At the time a deputy managing editor for People Magazine en Español, a Spanish-American monthly version of the well-known weekly publication, his boss asked Harrison whether he had knowledge of a certain place in Silvis.

"My boss said to me one day, 'Have you heard of Hero Street?' I said I hadn't and he told me I ought to look into it someday," Harrison said from his home in Miami.

"The story just never ended up getting done before I left (the magazine)," he said. "But after I left, it kept nagging at me because I had been looking into it, and I was fascinated."

Harrison, whose resume includes a Pulitzer Prize-winning stint at the Miami Herald and as a television producer for Fox News, said he became intrigued with the history of Hero Street, a 1 1/2-block-long area of 2nd Street in Silvis from where more than 100 men and women have joined the military, including eight men who "gave the ultimate sacrifice" during wartime combat, he said.

After seven years, which included four years of writing and research and two more years trying to get the book sold, "The Ghosts of Hero Street" will hit bookshelves nationwide on Tuesday, published by Penguin Books. That same day, Harrison will be in Silvis, signing copies of the book. He also will make an appearance at Black Hawk College in Moline.

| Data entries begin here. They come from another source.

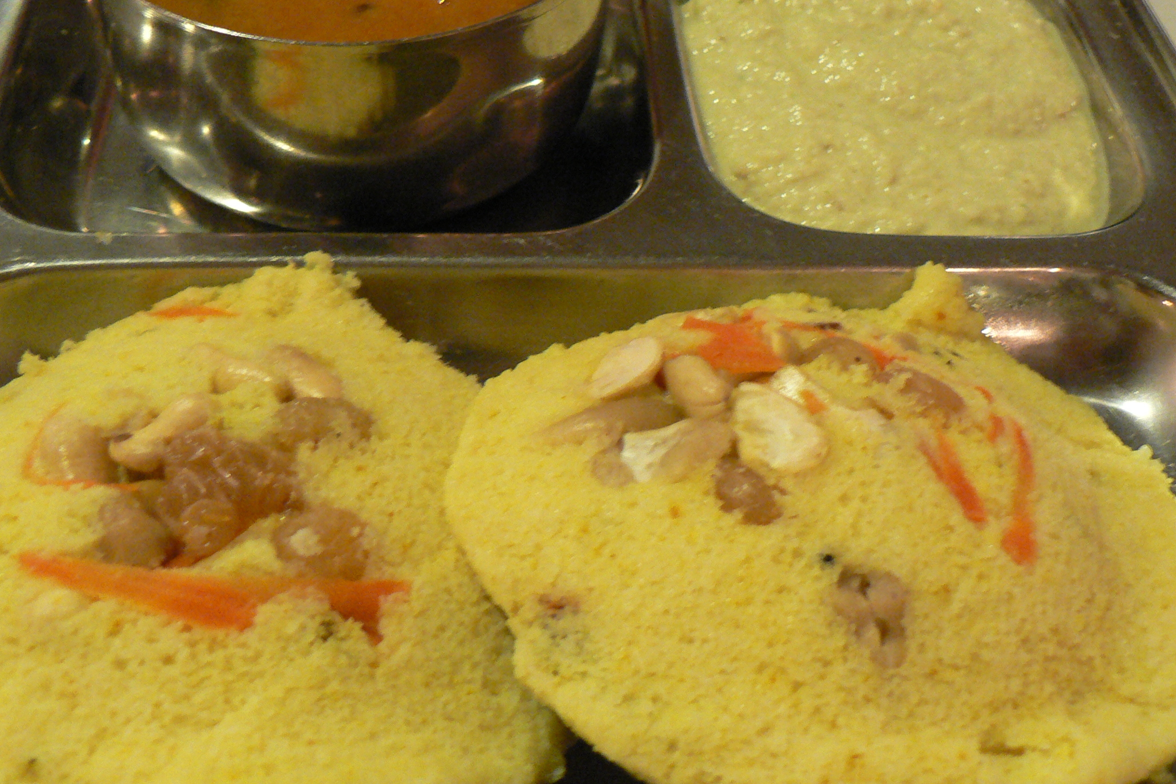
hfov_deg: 44.5
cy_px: 308
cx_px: 556
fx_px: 1437
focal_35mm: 44
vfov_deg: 30.4
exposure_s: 1/4
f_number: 2.8
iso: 200
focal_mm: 6
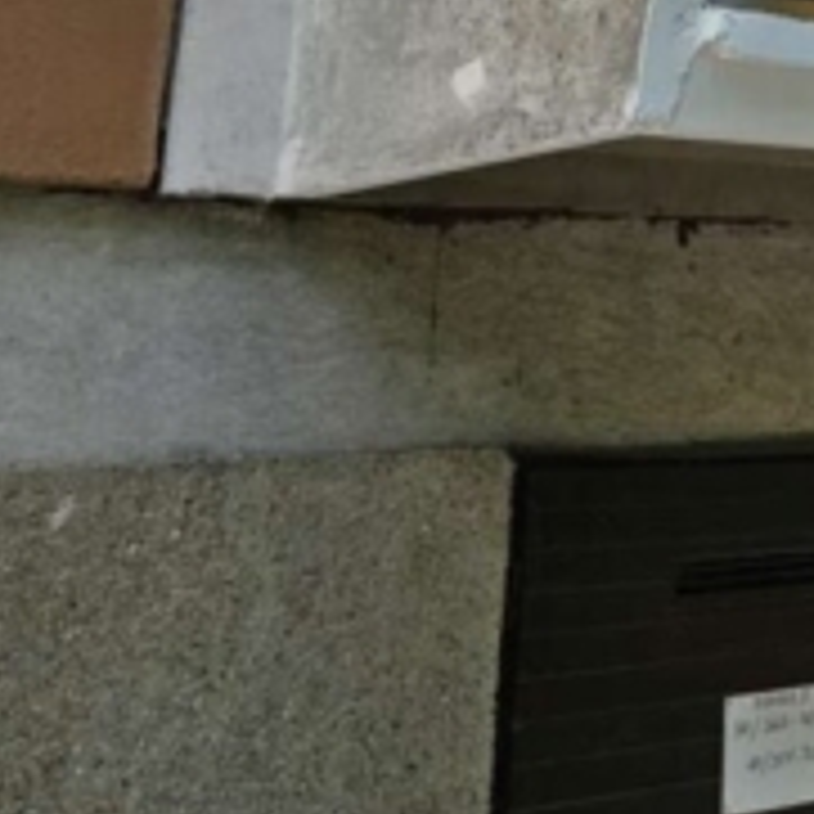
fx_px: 1916
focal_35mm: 72
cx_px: 1187
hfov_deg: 20.8
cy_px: -238
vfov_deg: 21.7
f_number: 1.7
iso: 10
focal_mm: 6.3
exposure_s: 1/382
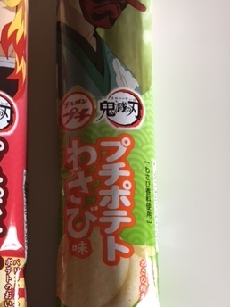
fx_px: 478
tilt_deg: -77.8
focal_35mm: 54
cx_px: 56
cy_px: 219
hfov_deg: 26.7
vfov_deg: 35.0
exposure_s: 1/30
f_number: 2.2
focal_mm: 4.15
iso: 64
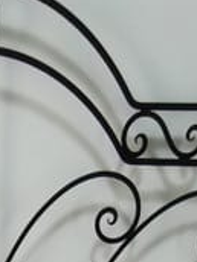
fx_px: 721
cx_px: -32
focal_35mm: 95
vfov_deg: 12.9
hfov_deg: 15.1
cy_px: 699
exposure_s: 1/20
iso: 500
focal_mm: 2.35
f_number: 2.2
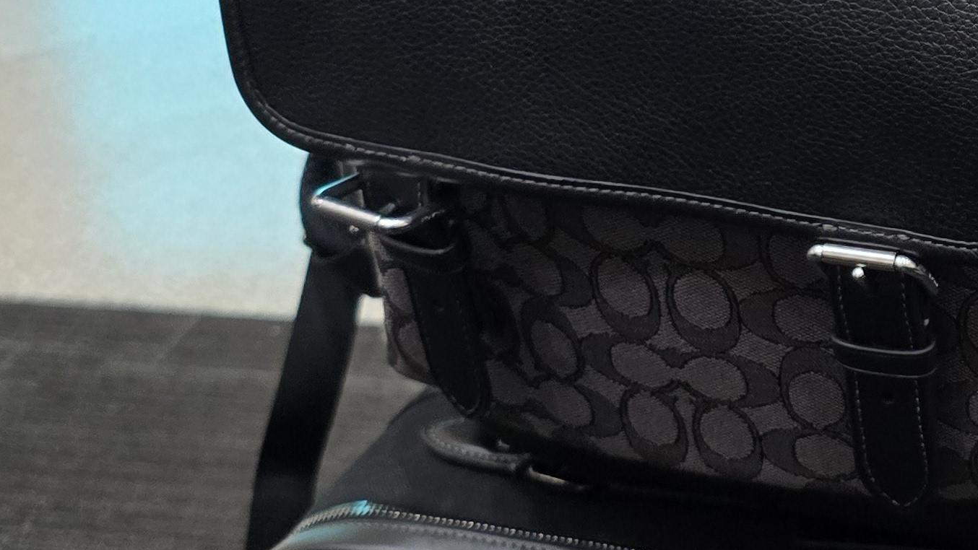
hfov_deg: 27.1
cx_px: 967
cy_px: 56
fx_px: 1919
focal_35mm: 74
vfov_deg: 16.1
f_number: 1.7
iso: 500
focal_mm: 6.3
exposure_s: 1/120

"Some stories just are meant to be told," he said. "I wasn't thinking, 'Oh, let me adapt this for an audience.' I thought, 'Let me tell the story the best I can and do service to these people.' "

Harrison, 57, made three trips to Silvis in the course of doing his research. A fire at the National Records Center in St. Louis during the 1970s, he said, destroyed millions of military records, including those of the Hero Street coalition.

"I had to piece together stuff separately," he said. "I can't tell you how many times I called and I would track people down who were in the same unit."

Harrison said he was aware of both Quad-Citian Marc Wilson's award-winning book "Hero Street U.S.A." and the documentary about Hero Street currently in production by Moline filmmakers Kelly and Tammy Rundle.

He said his book is not in competition with those efforts, that they are just different angles on telling the same story.

"When you send that many of your children off to fight, that says something," he said. "The Defense Department recognized that and the name Hero Street recognized that."